The charging structure in many practices is broadly similar. However, even small differences can become significant and result in missed charges if not brought to the locum’s attention. It tends to be hard to predict where mistakes will be made and what fees system any particular locum has become used to. The most reliable situation is to have the auxiliary staff responsible for the fees at all times, meaning little or no change when a locum vet is used. However, in many practices, this is not the case. Where the vet is responsible for the charging, it is a good idea to produce a folder with some example invoices and charging schedules for the 10 most common procedures and the five most common consultations. This should obviously include neuters and vaccinations, but should also include ophthalmological fees (for example, do you charge separately for fluorescein?), typical x-ray and sedation fees, euthanasia fees and other common scenarios. It does not need to be comprehensive, but must include enough estimates so they can be adapted to most scenarios and give a guide to the locum as to what he or she should be charging for.
You need not look very far to see the variety of computerised practice management software (PMS) packages available. There are large similarities between them; however, unfortunately, there are also massive differences.

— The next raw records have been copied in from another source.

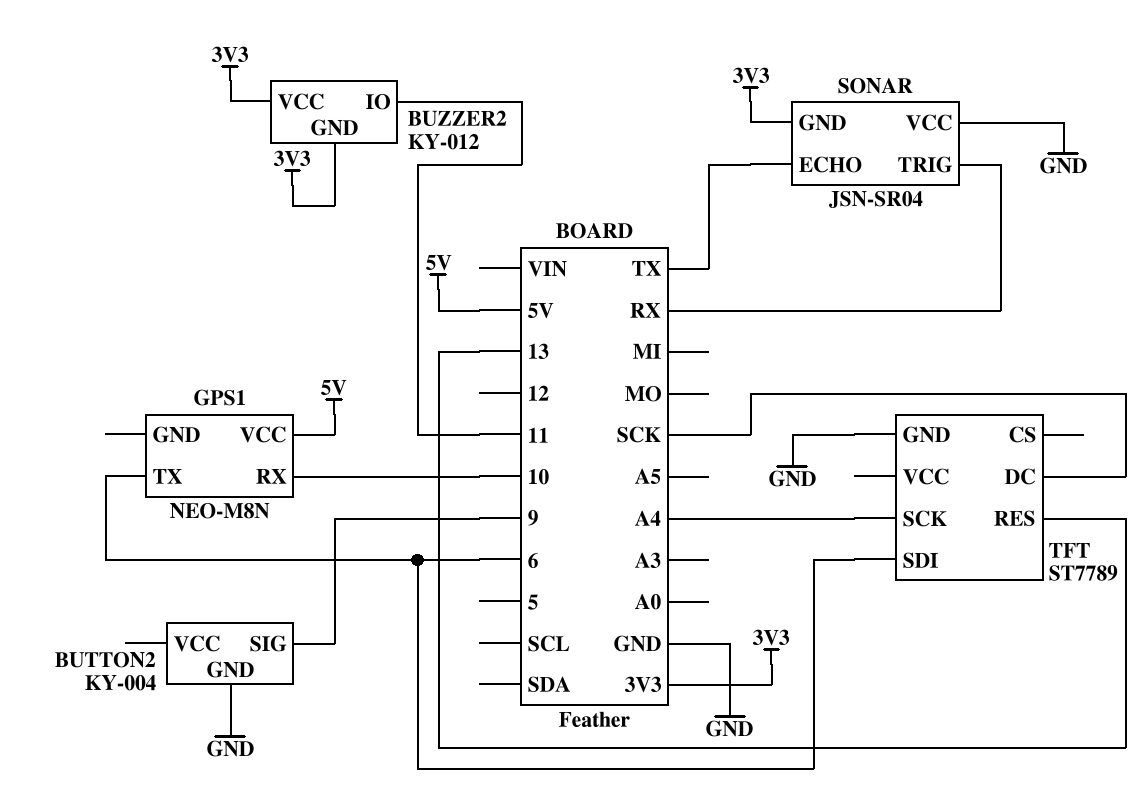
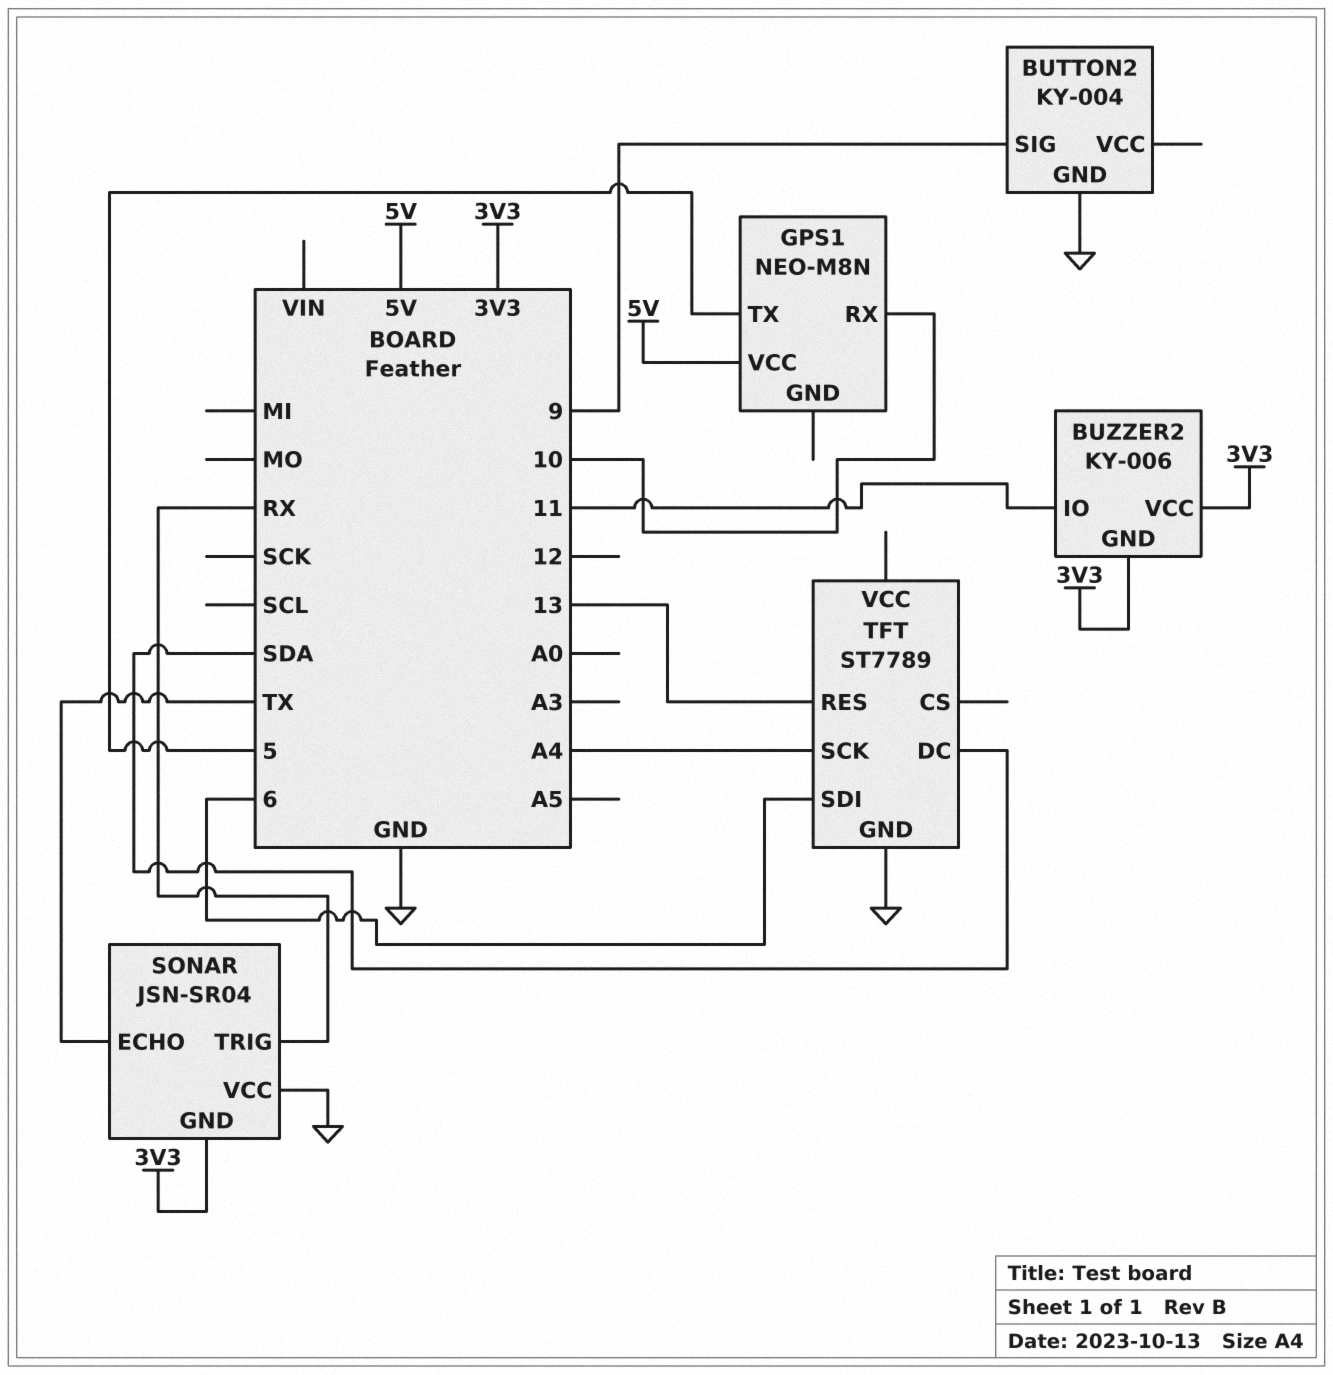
BUZZER2: KY-012 -> KY-006
GPS1 pin TX: 6 -> 5
TFT pin DC: SCK -> SDA

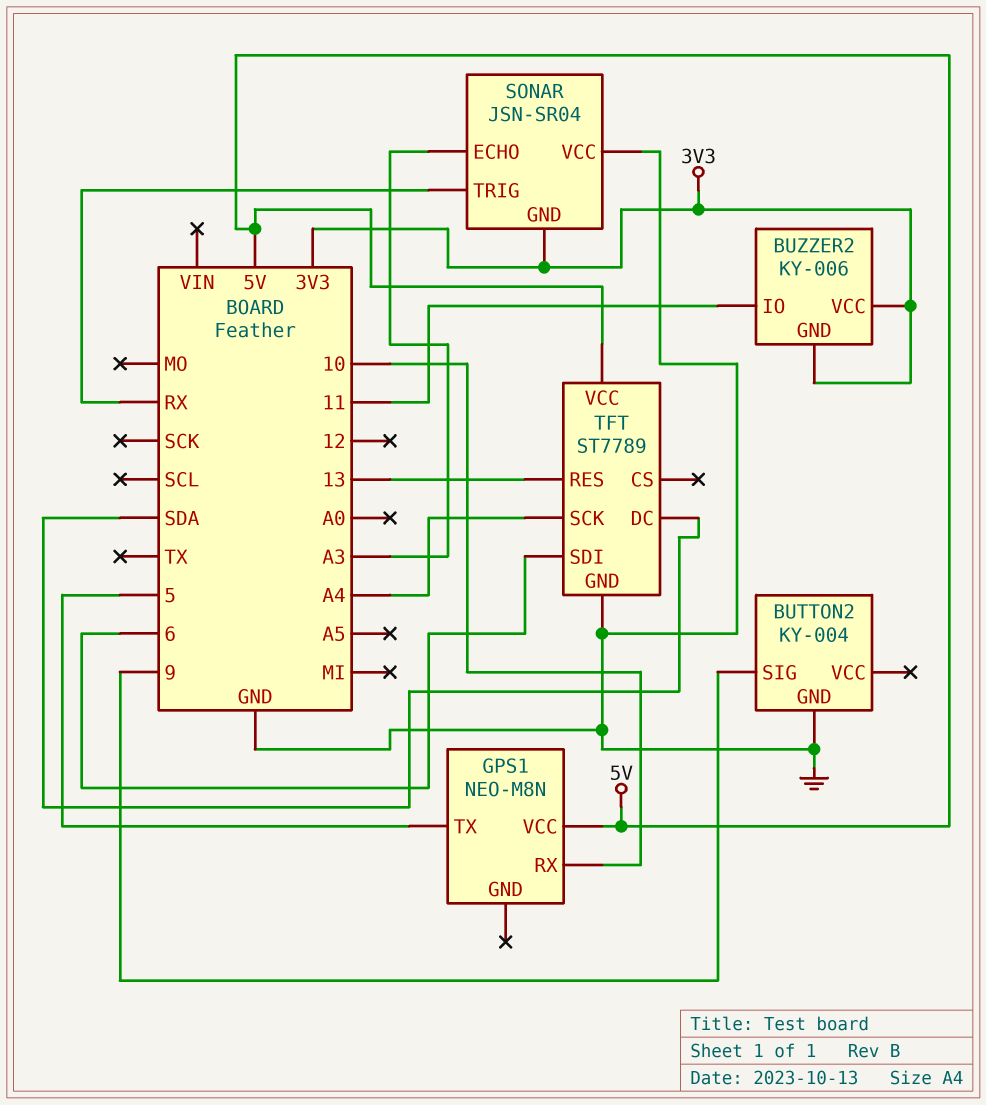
SONAR pin ECHO: TX -> A3
TFT pin VCC: none -> 5V

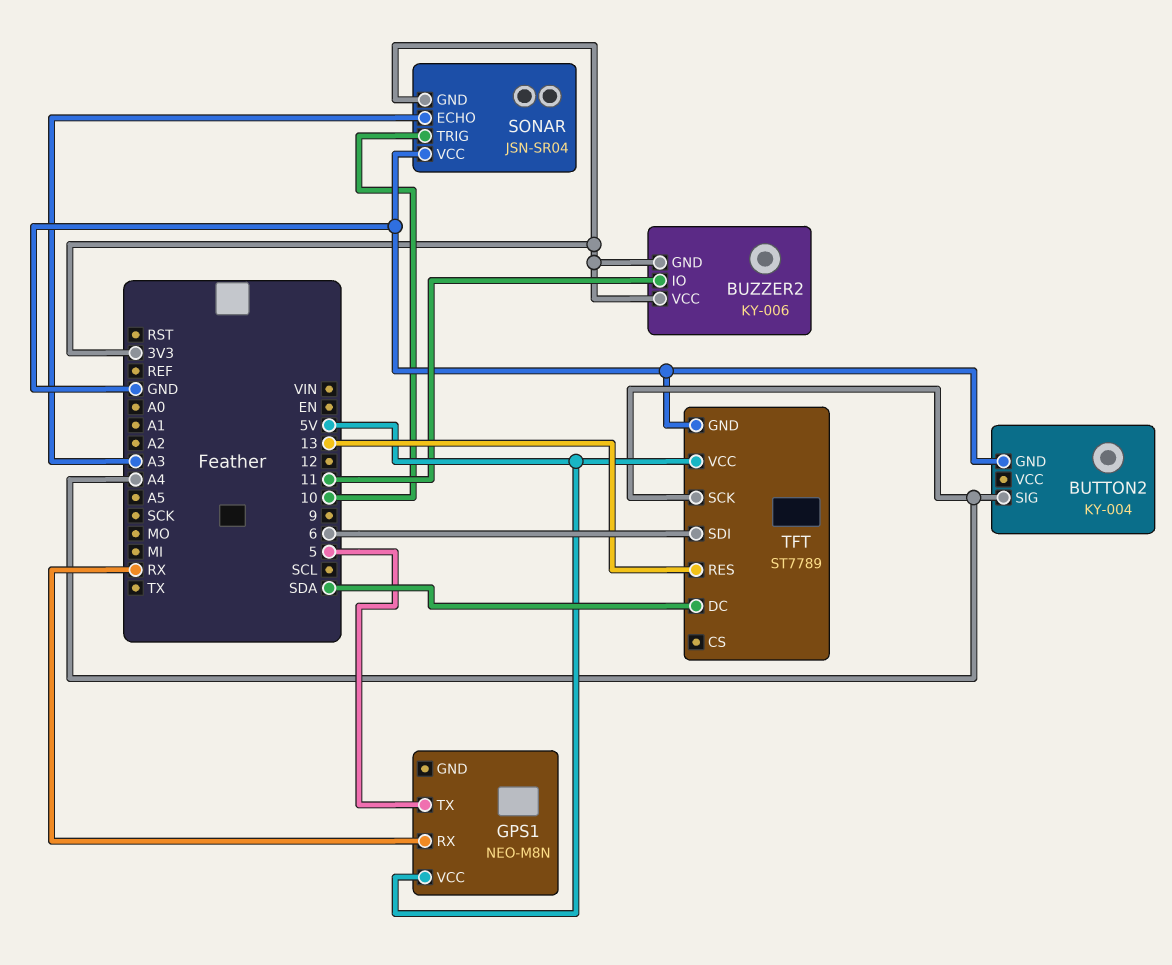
BUTTON2 pin SIG: 9 -> A4
GPS1 pin RX: 10 -> RX
SONAR pin TRIG: RX -> 10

Add to this that even practices using exactly the same PMS may be utilising it in a completely different way and you have a situation where even simple tasks, such as charging for a consultation, may be totally unintuitive. Remember that for the permanent staff who use the PMS day in, day out, a task may seem very obvious when, in fact, it is nothing of the sort. It is tremendously beneficial to prepare a brief, written guide that can be sent to the locum (and, as an additional benefit, also used to help new or inexperienced staff members) before the term of his or her engagement starts. If a permanent member of staff is available on day one to help the locum with any areas of confusion, that is all the better, but a written reference guide will go a long way to reducing the wasted time involved trying to learn the PMS, which may be significant.
Although this may seem wasteful, I firmly believe that in most situations this will pay dividends. Additionally, in practical terms, it is probably the easiest step to implement. Ensure someone from the permanent staff is available to show the locum the layout of the practice, the PMS and explain the rhythm of the day. Ideally, another vet should do this, but a nurse or receptionist will also do a great job. Without this 30-minute induction, you will likely find the morning’s consults may not go as smoothly, and unless the clients are particularly understanding, it may end up leaving them with a sour taste if the new vet appears to not know where anything is, how things are done, or worse, the client’s name, animal’s name or last time they visited.
Clearly, the more intuitive the systems are within the practice, the easier it will be for any new member of staff (locum or permanent) to hit the ground running and become productive as quickly as possible. Critically appraising everything from the layout of the consult room, the admit procedure for patients, the names of fees on the PMS, charging policies and so on, and then adjusting it to make it more intuitive, will really help. Of course, this is likely to be the hardest step of the seven to implement, but done well, it will really benefit all new members of staff (and possibly some of the longer-serving ones as well) as it will mean simplifying procedures.